-- Exercise details --
Scan the data below for lines containing the string "down" and give only how many there are.

-- Data provided --
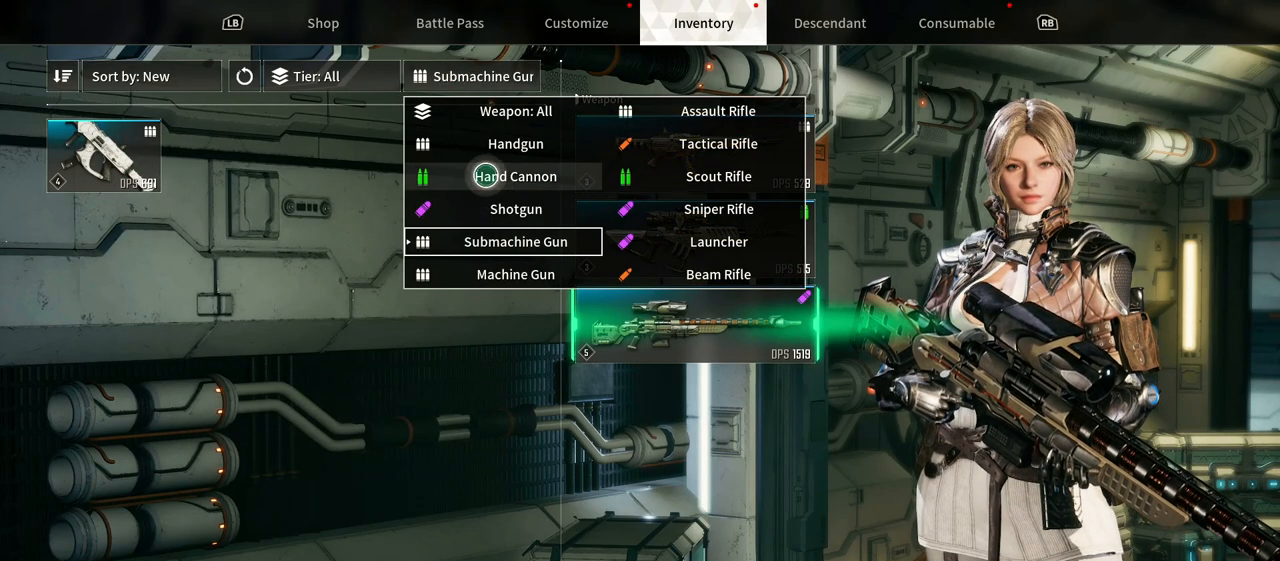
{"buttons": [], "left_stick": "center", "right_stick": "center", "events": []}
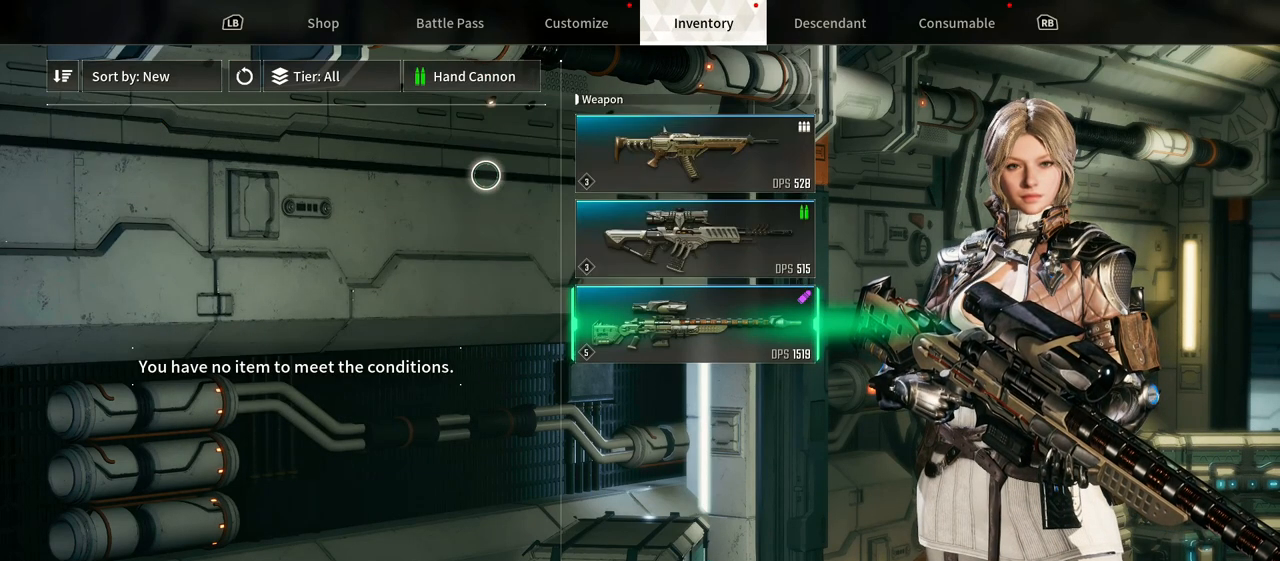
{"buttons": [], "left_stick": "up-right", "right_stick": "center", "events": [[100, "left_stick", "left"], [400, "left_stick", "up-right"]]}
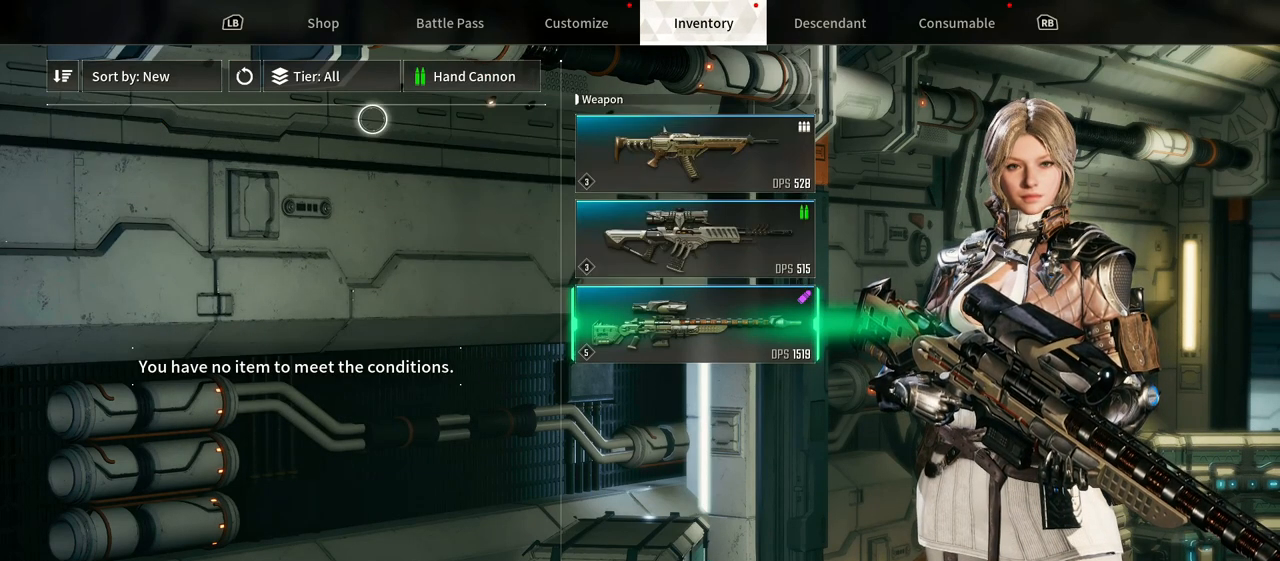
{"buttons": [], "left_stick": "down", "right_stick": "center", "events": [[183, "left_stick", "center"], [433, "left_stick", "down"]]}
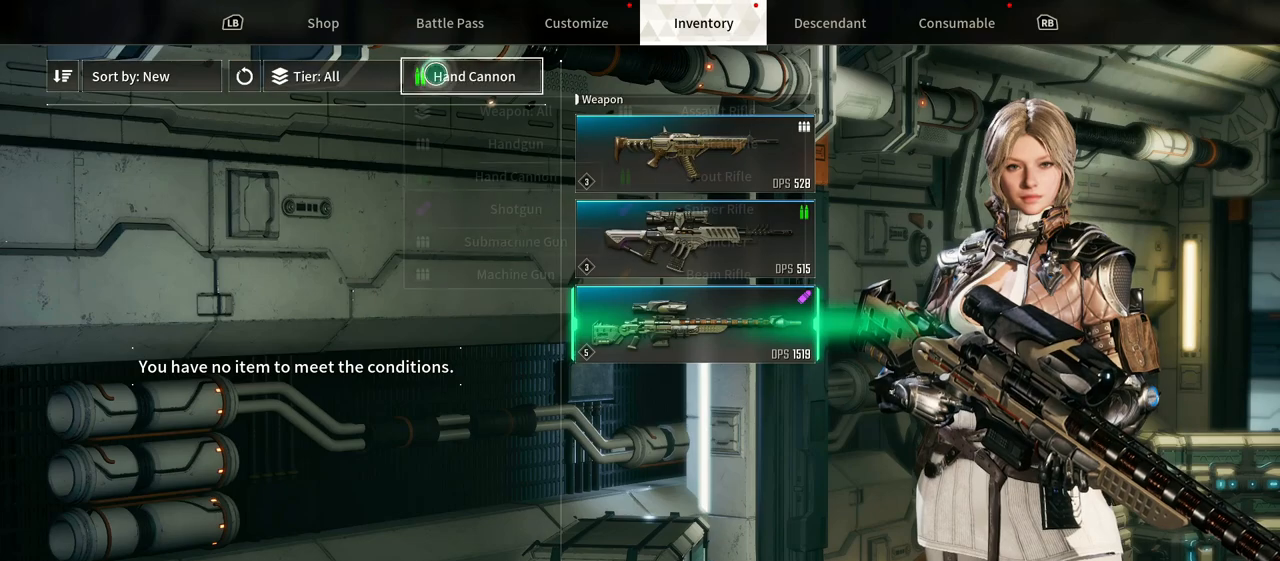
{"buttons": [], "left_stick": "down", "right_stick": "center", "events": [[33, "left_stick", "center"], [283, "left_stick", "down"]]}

-- Task response --
2